В нашем Отечестве никакие организмические теории надорганизменных систем никогда не имели сколько-нибудь заметного успеха, в том числе и по идеологическим мотивам. Реальность сукцессии никто не отрицал: трудно отрицать очевидное (Марков, 1962; Работнов, 1983; Миркин, Наумова, 1984; Миркин и др., 2001), - но по поводу природы этих процессов, да и их субъектов - фитоценозов - баталии велись "не на живот, а на смерть". Обычно теорию Ф.Э. Клементса оценивали (если вообще упоминали), как "сложное и отчасти противоречивое сплетение законченных, предположительных, строго установленных и эмпирических научных идей и фактов. Краеугольным камнем этого является учение о растительных сообществах как организмах" (Трасс, 1976: 95). Первый "невидимый коллектив" "клементсианцев" в России сложился лишь в 60-х г.г. прошлого (XX) века (уже после смерти Ф.Э. Клементса, последовавшей в 1945 г.) вокруг СМ. Разумовского - ученика П.А. Смирнова и А.А. Уранова по кафедре геоботаники МГУ (Киселёва, Чертов, 1999). (Ни тот, ни другой из его учителей "кле-ментсианцами" не были). В эту ячейку входили, кроме самого Станислава Михайловича, К.В. Киселева из Ботанического сада МГУ, М.А. Лабунцова, Т.И. Дыбская и В.С Житков из Главного Ботанического сада АН СССР (ныне РАН) (где тогда служил и СМ. Разумовский), А.П. Расницын из ПИНа. В 70-х гг. к ним присоединилась часть сотрудников А.А. Уранова по Ленинскому пединституту (МГПИ, ныне МПГУ): О.В. Смирнова, Л.А. Жукова, Р.В. Попадюк, Л.Б. Заугольнова, энтомологи из Института эволюционной морфологии им. А.Н. Северцова (ИЭМЭЖ АН СССР, ныне ИПЭЭ РАН) А.Л. Тихомирова со своими учениками Л.Б. Рыбаловым и А.Б. Рыбкиным, А.А. Тишков из Института географии АН СССР (ныне РАН), и почвовед О.Г. Чертов из Питера. В 80-х гг., когда Станислав Михайлович получил лабораторию в Госкомгидромете, к ним добавились Т.О. Яницкая, В.Н. Короткое, Л.Л. Киселёва, Д.О. Логофет и др. Особенно быстрым рост "невидимого коллектива" стал после перехода части его членов в Центр по проблемам экологии и продуктивности лесов АН СССР (ныне РАН) и основания кафедры системной экологии Пущинского университета, где под "крылом" А.М. Молчанова (директора Института математических проблем биологии Пущинского центра биологических исследований АН СССР (ныне РАН), а заодно ректора Пущинского университета) они организовали "колонию". С самого начала основания Пущинского университета эволюционную биоценологию в нём читал Владимир Васильевич.

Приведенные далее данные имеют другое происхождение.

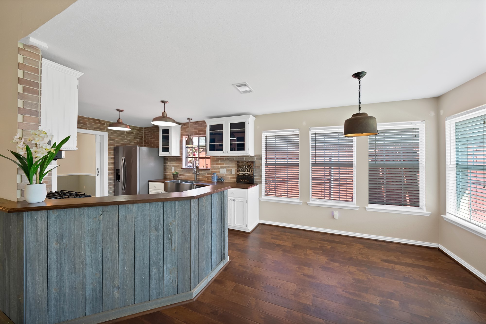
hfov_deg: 112.6
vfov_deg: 90.0
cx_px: 243
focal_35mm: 12
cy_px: 162
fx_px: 162
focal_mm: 12
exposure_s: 1/6
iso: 640
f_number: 9
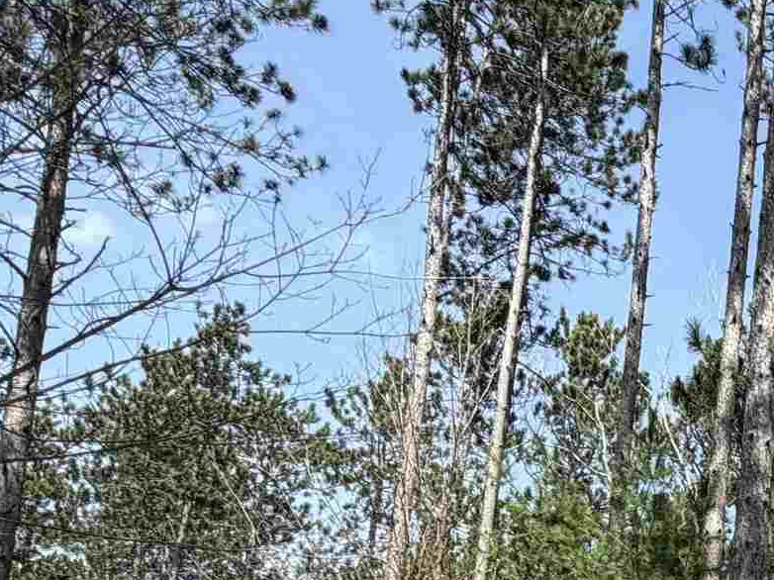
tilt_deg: +9.6
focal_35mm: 55
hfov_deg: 26.4
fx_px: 1229
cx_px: 1130
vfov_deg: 22.9
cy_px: 797
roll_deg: +0.2
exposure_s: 1/770
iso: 40
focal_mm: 2.22
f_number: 2.2
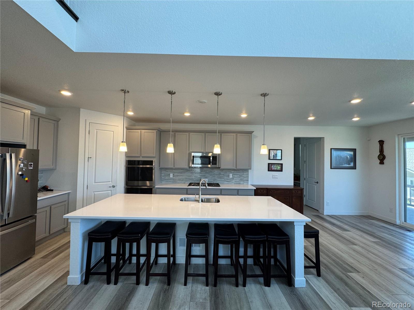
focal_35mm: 14
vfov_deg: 85.7
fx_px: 167
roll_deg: -0.8
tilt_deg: +1.5
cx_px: 207
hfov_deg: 102.1
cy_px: 155
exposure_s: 1/120
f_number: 2.2
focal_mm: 2.22
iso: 100
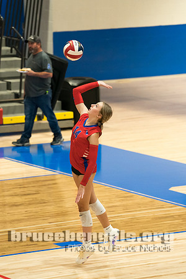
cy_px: 137
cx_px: 93
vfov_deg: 8.8
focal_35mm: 234
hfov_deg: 5.9
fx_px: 1811
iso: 3200
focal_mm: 149
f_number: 2.8
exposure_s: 1/1000
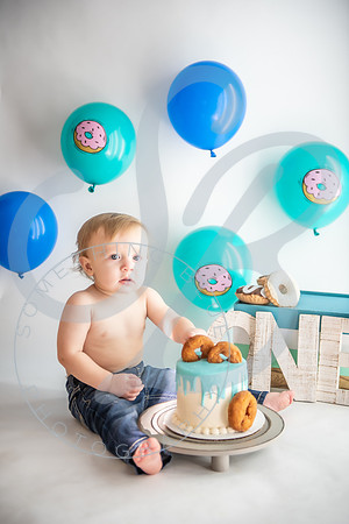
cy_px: 262
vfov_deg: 38.2
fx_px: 756
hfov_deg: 26.0
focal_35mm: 52
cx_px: 174
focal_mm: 52
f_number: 2.8
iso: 320
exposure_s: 1/200
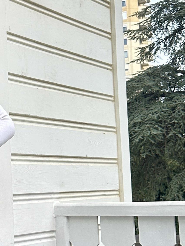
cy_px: 156
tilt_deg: +4.2
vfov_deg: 23.0
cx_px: -102
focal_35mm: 85
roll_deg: +1.3
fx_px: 605
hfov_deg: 15.8
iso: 80
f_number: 1.78
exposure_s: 1/442
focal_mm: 6.86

Однако противная сторона - континуалисты - настолько многочисленны, сильны, "ревнивы", а некоторые и чиновны, что наши "организмисты" (которые, конечно, уже не верят в лобовую параллель фитоценоза с организмом, как это делал Ф.Э. Клементе) и поныне чувствуют себя особого рода "андеграундом". Например, стараясь "не дразнить гусей", иной раз не упоминают в своих книгах ни Ф.Э. Клементса, ни СМ. Разумовского, даже в списках литературы (Восточноевропейские.., 1994; Сукцессионные.., 1999).

Владимира Васильевича (как и других сотрудников лаборатории членистоногих ПИНа теперешнего старшего поколения) со СМ. Разумовским, а по началу и с его идеями познакомил А.П. Расницын. Так В.В. Жерихин попал в "дурную компанию". Трудностей ему, конечно, это не убавило, но он остался твёрд в вере и, в отличие от иных, сам всегда ссылался на Станислава Михайловича. Когда Владимир Васильевич надумал защищать докторскую диссертацию, я, грешным делом, со страху, не советовал ему выносить в число защищаемых положений представление о наличии у сообществ индивидуального (эндоэкогенез) и исторического (филоценогенез) развития, полагая, что на свободе, в книге он сможет писать всё, что захочет. Книгу писать он собирался, да всё откладывал, приговаривая: "Очень интересно досмотреть, как наш теперешний кризис развивается". Он видел глубочайшую аналогию между биоценотическими и социальными кризисами. А что книгу Владимир Васильевич не успеет написать, нам обоим тогда не приходило даже в голову. Теперь для будущего его воззрений очень важно, что он меня не послушал и диссертация была утверждена. Впрочем, надо сказать, Владимир Васильевич до такой степени не боялся "подмочить" себе репутацию, что в 90-х г. начал, кроме прочего, говорить, что сообщество эволюирует как Т.Д. Лысенко прописал: путём наследования приобретённых свойств и зарождения "крупиц" будущего сообщества в недрах предыдущего. Это, я думаю, все же перебор, но здесь не место для дискуссий...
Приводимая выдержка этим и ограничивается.